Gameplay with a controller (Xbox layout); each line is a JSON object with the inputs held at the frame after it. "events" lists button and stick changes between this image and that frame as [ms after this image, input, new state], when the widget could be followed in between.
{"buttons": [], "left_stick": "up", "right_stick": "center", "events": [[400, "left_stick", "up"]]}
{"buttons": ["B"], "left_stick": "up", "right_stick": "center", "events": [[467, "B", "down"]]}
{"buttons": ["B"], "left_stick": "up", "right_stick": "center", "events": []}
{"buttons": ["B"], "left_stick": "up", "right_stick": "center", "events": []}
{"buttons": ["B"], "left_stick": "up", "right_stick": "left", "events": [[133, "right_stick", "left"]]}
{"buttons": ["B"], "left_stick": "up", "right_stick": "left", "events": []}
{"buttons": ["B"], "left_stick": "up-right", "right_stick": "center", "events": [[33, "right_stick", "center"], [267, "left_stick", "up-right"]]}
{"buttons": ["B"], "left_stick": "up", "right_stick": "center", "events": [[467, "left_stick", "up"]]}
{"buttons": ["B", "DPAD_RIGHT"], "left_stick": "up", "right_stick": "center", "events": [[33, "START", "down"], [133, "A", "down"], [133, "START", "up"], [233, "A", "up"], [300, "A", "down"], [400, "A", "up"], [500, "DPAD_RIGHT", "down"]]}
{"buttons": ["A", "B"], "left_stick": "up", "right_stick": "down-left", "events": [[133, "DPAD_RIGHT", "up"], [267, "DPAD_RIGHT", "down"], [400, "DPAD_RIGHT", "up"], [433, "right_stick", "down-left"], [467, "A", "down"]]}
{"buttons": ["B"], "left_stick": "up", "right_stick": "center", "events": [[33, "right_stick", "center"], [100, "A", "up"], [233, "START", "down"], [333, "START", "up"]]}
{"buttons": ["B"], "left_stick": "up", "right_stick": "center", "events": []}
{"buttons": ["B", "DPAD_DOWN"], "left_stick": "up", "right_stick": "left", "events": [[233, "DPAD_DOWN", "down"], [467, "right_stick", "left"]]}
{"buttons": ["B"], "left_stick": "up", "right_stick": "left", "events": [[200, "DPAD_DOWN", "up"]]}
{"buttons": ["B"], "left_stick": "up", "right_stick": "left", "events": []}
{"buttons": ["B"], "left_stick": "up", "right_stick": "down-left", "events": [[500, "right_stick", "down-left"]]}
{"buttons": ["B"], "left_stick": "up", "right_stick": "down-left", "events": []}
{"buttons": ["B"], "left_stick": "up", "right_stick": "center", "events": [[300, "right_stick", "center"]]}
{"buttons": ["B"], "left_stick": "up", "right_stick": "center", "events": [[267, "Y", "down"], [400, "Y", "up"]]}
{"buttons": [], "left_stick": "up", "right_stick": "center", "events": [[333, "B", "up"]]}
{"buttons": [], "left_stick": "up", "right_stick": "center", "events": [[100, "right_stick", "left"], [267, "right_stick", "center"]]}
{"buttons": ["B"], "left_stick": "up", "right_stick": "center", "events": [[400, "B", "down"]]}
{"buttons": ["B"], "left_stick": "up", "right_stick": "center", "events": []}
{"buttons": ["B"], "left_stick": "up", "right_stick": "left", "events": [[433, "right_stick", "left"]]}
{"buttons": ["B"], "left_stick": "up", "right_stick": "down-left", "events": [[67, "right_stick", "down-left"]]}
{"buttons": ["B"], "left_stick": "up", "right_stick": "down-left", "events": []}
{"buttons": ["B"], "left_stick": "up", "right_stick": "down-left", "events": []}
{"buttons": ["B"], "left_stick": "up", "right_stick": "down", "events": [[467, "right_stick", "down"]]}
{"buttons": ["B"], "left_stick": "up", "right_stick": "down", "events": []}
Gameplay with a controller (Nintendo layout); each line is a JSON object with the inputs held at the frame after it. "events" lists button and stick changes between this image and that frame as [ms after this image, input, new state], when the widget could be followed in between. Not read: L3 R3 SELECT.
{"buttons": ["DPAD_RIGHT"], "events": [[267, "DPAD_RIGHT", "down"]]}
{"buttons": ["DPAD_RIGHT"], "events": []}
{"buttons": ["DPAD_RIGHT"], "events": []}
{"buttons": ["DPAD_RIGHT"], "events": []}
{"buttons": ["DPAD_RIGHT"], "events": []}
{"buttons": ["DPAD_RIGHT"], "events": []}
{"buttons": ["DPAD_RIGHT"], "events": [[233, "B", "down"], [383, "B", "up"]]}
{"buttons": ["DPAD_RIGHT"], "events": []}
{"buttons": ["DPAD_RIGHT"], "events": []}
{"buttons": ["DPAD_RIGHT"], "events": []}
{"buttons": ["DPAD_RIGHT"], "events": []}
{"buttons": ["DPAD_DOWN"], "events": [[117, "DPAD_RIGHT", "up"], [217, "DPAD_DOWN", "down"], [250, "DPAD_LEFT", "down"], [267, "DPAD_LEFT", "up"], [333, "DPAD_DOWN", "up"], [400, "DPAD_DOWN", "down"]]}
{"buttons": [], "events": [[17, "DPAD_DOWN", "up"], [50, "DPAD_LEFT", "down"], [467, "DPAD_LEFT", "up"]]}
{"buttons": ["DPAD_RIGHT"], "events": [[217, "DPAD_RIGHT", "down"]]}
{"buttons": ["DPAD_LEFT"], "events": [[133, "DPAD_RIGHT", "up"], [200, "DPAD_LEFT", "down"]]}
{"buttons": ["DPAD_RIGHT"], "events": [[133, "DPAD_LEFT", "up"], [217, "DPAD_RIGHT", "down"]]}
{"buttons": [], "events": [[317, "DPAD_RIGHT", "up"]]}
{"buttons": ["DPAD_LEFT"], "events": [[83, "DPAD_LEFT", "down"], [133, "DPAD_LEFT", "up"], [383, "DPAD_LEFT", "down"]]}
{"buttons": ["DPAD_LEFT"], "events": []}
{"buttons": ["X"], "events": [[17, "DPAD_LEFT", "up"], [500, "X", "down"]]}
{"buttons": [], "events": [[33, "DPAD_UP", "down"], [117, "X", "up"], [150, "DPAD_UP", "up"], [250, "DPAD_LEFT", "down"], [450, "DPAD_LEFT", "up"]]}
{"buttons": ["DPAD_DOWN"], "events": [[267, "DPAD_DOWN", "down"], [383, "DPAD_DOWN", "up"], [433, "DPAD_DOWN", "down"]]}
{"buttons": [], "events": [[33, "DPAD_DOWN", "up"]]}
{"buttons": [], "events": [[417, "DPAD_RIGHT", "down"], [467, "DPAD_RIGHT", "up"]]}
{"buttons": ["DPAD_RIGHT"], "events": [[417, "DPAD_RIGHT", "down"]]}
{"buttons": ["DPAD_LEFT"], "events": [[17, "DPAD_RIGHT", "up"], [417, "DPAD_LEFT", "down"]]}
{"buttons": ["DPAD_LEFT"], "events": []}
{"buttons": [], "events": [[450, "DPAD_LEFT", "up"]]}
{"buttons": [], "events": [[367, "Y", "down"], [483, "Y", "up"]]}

**Problem to work on:**
Everything in the material above is to be copied exactly.

**Reply to the exercise:**
Gameplay with a controller (Xbox layout); each line is a JSON object with the inputs held at the frame after it. "events" lists button and stick changes between this image and that frame as [ms after this image, input, new state], when the widget could be followed in between.
{"buttons": [], "left_stick": "up", "right_stick": "center", "events": [[400, "left_stick", "up"]]}
{"buttons": ["B"], "left_stick": "up", "right_stick": "center", "events": [[467, "B", "down"]]}
{"buttons": ["B"], "left_stick": "up", "right_stick": "center", "events": []}
{"buttons": ["B"], "left_stick": "up", "right_stick": "center", "events": []}
{"buttons": ["B"], "left_stick": "up", "right_stick": "left", "events": [[133, "right_stick", "left"]]}
{"buttons": ["B"], "left_stick": "up", "right_stick": "left", "events": []}
{"buttons": ["B"], "left_stick": "up-right", "right_stick": "center", "events": [[33, "right_stick", "center"], [267, "left_stick", "up-right"]]}
{"buttons": ["B"], "left_stick": "up", "right_stick": "center", "events": [[467, "left_stick", "up"]]}
{"buttons": ["B", "DPAD_RIGHT"], "left_stick": "up", "right_stick": "center", "events": [[33, "START", "down"], [133, "A", "down"], [133, "START", "up"], [233, "A", "up"], [300, "A", "down"], [400, "A", "up"], [500, "DPAD_RIGHT", "down"]]}
{"buttons": ["A", "B"], "left_stick": "up", "right_stick": "down-left", "events": [[133, "DPAD_RIGHT", "up"], [267, "DPAD_RIGHT", "down"], [400, "DPAD_RIGHT", "up"], [433, "right_stick", "down-left"], [467, "A", "down"]]}
{"buttons": ["B"], "left_stick": "up", "right_stick": "center", "events": [[33, "right_stick", "center"], [100, "A", "up"], [233, "START", "down"], [333, "START", "up"]]}
{"buttons": ["B"], "left_stick": "up", "right_stick": "center", "events": []}
{"buttons": ["B", "DPAD_DOWN"], "left_stick": "up", "right_stick": "left", "events": [[233, "DPAD_DOWN", "down"], [467, "right_stick", "left"]]}
{"buttons": ["B"], "left_stick": "up", "right_stick": "left", "events": [[200, "DPAD_DOWN", "up"]]}
{"buttons": ["B"], "left_stick": "up", "right_stick": "left", "events": []}
{"buttons": ["B"], "left_stick": "up", "right_stick": "down-left", "events": [[500, "right_stick", "down-left"]]}
{"buttons": ["B"], "left_stick": "up", "right_stick": "down-left", "events": []}
{"buttons": ["B"], "left_stick": "up", "right_stick": "center", "events": [[300, "right_stick", "center"]]}
{"buttons": ["B"], "left_stick": "up", "right_stick": "center", "events": [[267, "Y", "down"], [400, "Y", "up"]]}
{"buttons": [], "left_stick": "up", "right_stick": "center", "events": [[333, "B", "up"]]}
{"buttons": [], "left_stick": "up", "right_stick": "center", "events": [[100, "right_stick", "left"], [267, "right_stick", "center"]]}
{"buttons": ["B"], "left_stick": "up", "right_stick": "center", "events": [[400, "B", "down"]]}
{"buttons": ["B"], "left_stick": "up", "right_stick": "center", "events": []}
{"buttons": ["B"], "left_stick": "up", "right_stick": "left", "events": [[433, "right_stick", "left"]]}
{"buttons": ["B"], "left_stick": "up", "right_stick": "down-left", "events": [[67, "right_stick", "down-left"]]}
{"buttons": ["B"], "left_stick": "up", "right_stick": "down-left", "events": []}
{"buttons": ["B"], "left_stick": "up", "right_stick": "down-left", "events": []}
{"buttons": ["B"], "left_stick": "up", "right_stick": "down", "events": [[467, "right_stick", "down"]]}
{"buttons": ["B"], "left_stick": "up", "right_stick": "down", "events": []}
Gameplay with a controller (Nintendo layout); each line is a JSON object with the inputs held at the frame after it. "events" lists button and stick changes between this image and that frame as [ms after this image, input, new state], when the widget could be followed in between. Not read: L3 R3 SELECT.
{"buttons": ["DPAD_RIGHT"], "events": [[267, "DPAD_RIGHT", "down"]]}
{"buttons": ["DPAD_RIGHT"], "events": []}
{"buttons": ["DPAD_RIGHT"], "events": []}
{"buttons": ["DPAD_RIGHT"], "events": []}
{"buttons": ["DPAD_RIGHT"], "events": []}
{"buttons": ["DPAD_RIGHT"], "events": []}
{"buttons": ["DPAD_RIGHT"], "events": [[233, "B", "down"], [383, "B", "up"]]}
{"buttons": ["DPAD_RIGHT"], "events": []}
{"buttons": ["DPAD_RIGHT"], "events": []}
{"buttons": ["DPAD_RIGHT"], "events": []}
{"buttons": ["DPAD_RIGHT"], "events": []}
{"buttons": ["DPAD_DOWN"], "events": [[117, "DPAD_RIGHT", "up"], [217, "DPAD_DOWN", "down"], [250, "DPAD_LEFT", "down"], [267, "DPAD_LEFT", "up"], [333, "DPAD_DOWN", "up"], [400, "DPAD_DOWN", "down"]]}
{"buttons": [], "events": [[17, "DPAD_DOWN", "up"], [50, "DPAD_LEFT", "down"], [467, "DPAD_LEFT", "up"]]}
{"buttons": ["DPAD_RIGHT"], "events": [[217, "DPAD_RIGHT", "down"]]}
{"buttons": ["DPAD_LEFT"], "events": [[133, "DPAD_RIGHT", "up"], [200, "DPAD_LEFT", "down"]]}
{"buttons": ["DPAD_RIGHT"], "events": [[133, "DPAD_LEFT", "up"], [217, "DPAD_RIGHT", "down"]]}
{"buttons": [], "events": [[317, "DPAD_RIGHT", "up"]]}
{"buttons": ["DPAD_LEFT"], "events": [[83, "DPAD_LEFT", "down"], [133, "DPAD_LEFT", "up"], [383, "DPAD_LEFT", "down"]]}
{"buttons": ["DPAD_LEFT"], "events": []}
{"buttons": ["X"], "events": [[17, "DPAD_LEFT", "up"], [500, "X", "down"]]}
{"buttons": [], "events": [[33, "DPAD_UP", "down"], [117, "X", "up"], [150, "DPAD_UP", "up"], [250, "DPAD_LEFT", "down"], [450, "DPAD_LEFT", "up"]]}
{"buttons": ["DPAD_DOWN"], "events": [[267, "DPAD_DOWN", "down"], [383, "DPAD_DOWN", "up"], [433, "DPAD_DOWN", "down"]]}
{"buttons": [], "events": [[33, "DPAD_DOWN", "up"]]}
{"buttons": [], "events": [[417, "DPAD_RIGHT", "down"], [467, "DPAD_RIGHT", "up"]]}
{"buttons": ["DPAD_RIGHT"], "events": [[417, "DPAD_RIGHT", "down"]]}
{"buttons": ["DPAD_LEFT"], "events": [[17, "DPAD_RIGHT", "up"], [417, "DPAD_LEFT", "down"]]}
{"buttons": ["DPAD_LEFT"], "events": []}
{"buttons": [], "events": [[450, "DPAD_LEFT", "up"]]}
{"buttons": [], "events": [[367, "Y", "down"], [483, "Y", "up"]]}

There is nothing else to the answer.